One of those redesigns has been the elimination of a separate business section, with instead the business section contained within the Metro section -- they are physically, but not logically merged. And as many may know, yesterday's had an obituary for my recent employer, which also noted the recent or imminent demise of several other biotechs.

It should be noted that the Globe seems a tad slow on the news. Codon, of course, unloaded the majority of its staff two weeks ago. Okay, nobody squealed loudly. It is a bit more striking that the Globe article stated that the ultimatum to the unions had been delivered Thursday -- how could nobody at the newspaper been tipped off to that!

The possibility of losing the Globe is very sad too me, as I truly have newspaper in my blood. No, I don't mean my family has a history of careers in the industry (though we do seem to dabble in it); I mean I've been reading the newspaper since I can remember, so I've certainly assimilated a good deal of into my cellular structures! I too dabbled in the industry, delivering for one paper (which ended operations shortly after I quit) and doing high school sports photography and reporting for two others (one of which also appears to be bust). I also edited my high school's newspaper, so I can take a tiny claim to once being an ink-stained wretch (is it possible to be stained with bits?). All through college and beyond, I've always had a subscription to the daily paper. While various deficiencies in local delivery have in recent years tested my loyalty, I still subscribe. Perhaps not much longer -- but not by my choice.

I do want to allay any concerns that this particular enterprise might be headed for a similar fate. Fear not dear readers! While revenue has stayed completely flat, in these times that must be considered an accomplishment. Omics! Omics! balance sheet remains out of the red -- as it always has. And just think -- any future revenue would mean infinite revenue growth!

Wednesday, April 01, 2009

New DNA Service Makes Dates -- Via Dogs!

Ever notice how a couple sometimes resemble the family pet? A new startup company believes that this is the secret to dating success, and that DNA typing is a way to guarantee romantic bliss.

Date My Dog's DNA will test both you and your dog's DNA and then apply proprietary computer algorithms to find your perfect match. Dogless individuals can also be typed, though they will only be matched with someone who has registered their dog in the service.

Why should this work? According to President and CEO Jack Russell, our choice of dog is driven by fundamental personality traits. By examining the DNA, traits can be matched between dog and human. "While it is useful for purebred canines, the real power comes with mixed breeds, as you may not realize which tendencies you are keying in to", says Russell. "Just imagine", he continues, "all the painful breakups due to date-dog incompatibilities; we believe we can prevent most of these".

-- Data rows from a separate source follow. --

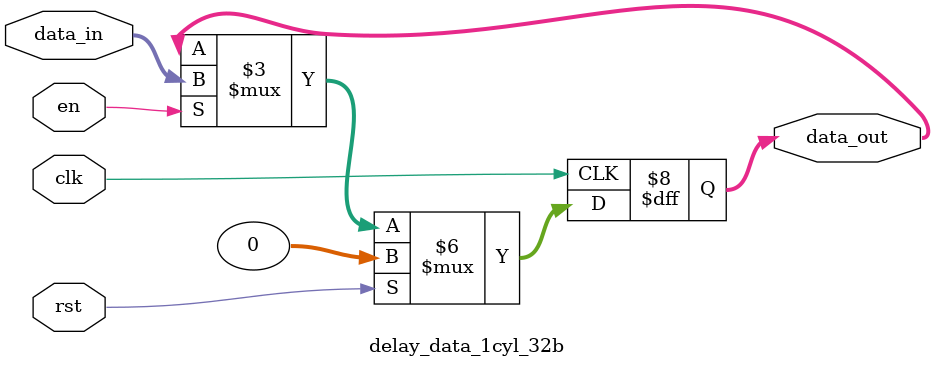
<source format=sv>
`timescale 1ns / 1ps


module delay_data_1cyl(
    input [15:0] data_in,
    input clk,
    input en,
    input rst,
    output reg [15:0] data_out
    );
    
    
    always @(posedge clk)
        if(rst)
            data_out <= 0;
        else if(en)
            data_out <= data_in;
        else
            data_out <= data_out;
            
endmodule

module delay_data_1cyl_24b(
    input [23:0] data_in,
    input clk,
    input en,
    input rst,
    output reg [23:0] data_out
    );
    
    
    always @(posedge clk)
        if(rst)
            data_out <= 0;
        else if(en)
            data_out <= data_in;
        else
            data_out <= data_out;
            
endmodule

module delay_data_1cyl_32b(
    input [31:0] data_in,
    input clk,
    input en,
    input rst,
    output reg [31:0] data_out
    );
    
    
    always @(posedge clk)
        if(rst)
            data_out <= 0;
        else if(en)
            data_out <= data_in;
        else
            data_out <= data_out;
            
endmodule
</source>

Can the technology be put to other uses? Vice President for Marketing K. Charles Cavalier suggests that once pre-conception DNA screening becomes routine, they plan to move into this area. Would this be eugenics hidden behind a wagging tail? Replies Cavalier: "We think each couple will choose very differently. For example, if you have two border collies you might enjoy a bright but hyperactive child. On the other hand, if you have a bloodhound you might prefer a quiet, contemplative child who likes to observe the world." Continues Cavalier "We think parent-child bonding is critical to a child's mental and social development. You've already bonded with your dog; why not leverage that bond into a better one with your child?"

Seed funding for the company has been provided by the Kaltnassnase Fund.